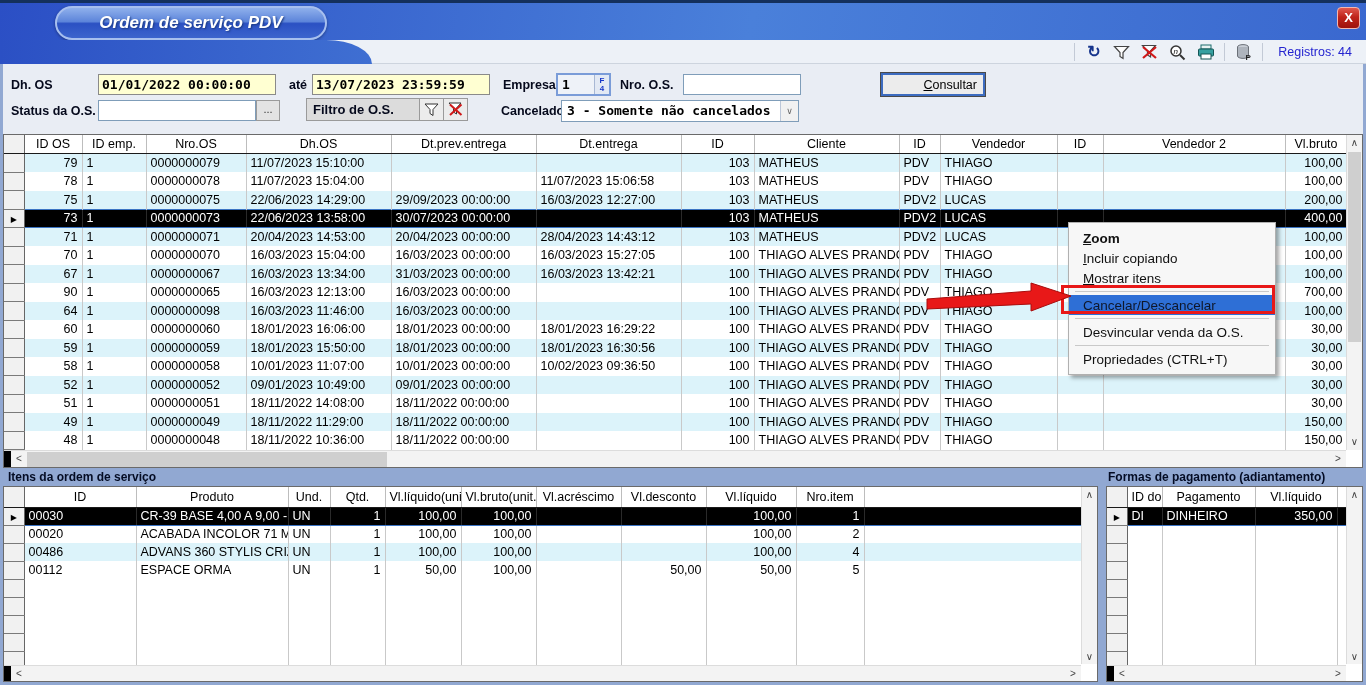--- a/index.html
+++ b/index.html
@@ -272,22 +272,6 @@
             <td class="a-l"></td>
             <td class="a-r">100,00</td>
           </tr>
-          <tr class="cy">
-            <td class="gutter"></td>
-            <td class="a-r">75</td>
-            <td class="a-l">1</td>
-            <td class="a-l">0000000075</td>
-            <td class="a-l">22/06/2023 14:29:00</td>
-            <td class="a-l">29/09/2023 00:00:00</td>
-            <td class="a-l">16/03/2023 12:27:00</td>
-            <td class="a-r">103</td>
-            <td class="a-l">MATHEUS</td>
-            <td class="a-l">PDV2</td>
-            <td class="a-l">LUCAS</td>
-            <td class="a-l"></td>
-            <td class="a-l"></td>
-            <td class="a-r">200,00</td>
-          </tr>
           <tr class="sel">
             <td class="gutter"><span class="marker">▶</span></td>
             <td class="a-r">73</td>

•••

* YOUR TASK:
Word for word, quote the lines above. Omit the pictures.

* EXERCISE RESULT:
--- a/index.html
+++ b/index.html
@@ -272,22 +272,6 @@
             <td class="a-l"></td>
             <td class="a-r">100,00</td>
           </tr>
-          <tr class="cy">
-            <td class="gutter"></td>
-            <td class="a-r">75</td>
-            <td class="a-l">1</td>
-            <td class="a-l">0000000075</td>
-            <td class="a-l">22/06/2023 14:29:00</td>
-            <td class="a-l">29/09/2023 00:00:00</td>
-            <td class="a-l">16/03/2023 12:27:00</td>
-            <td class="a-r">103</td>
-            <td class="a-l">MATHEUS</td>
-            <td class="a-l">PDV2</td>
-            <td class="a-l">LUCAS</td>
-            <td class="a-l"></td>
-            <td class="a-l"></td>
-            <td class="a-r">200,00</td>
-          </tr>
           <tr class="sel">
             <td class="gutter"><span class="marker">▶</span></td>
             <td class="a-r">73</td>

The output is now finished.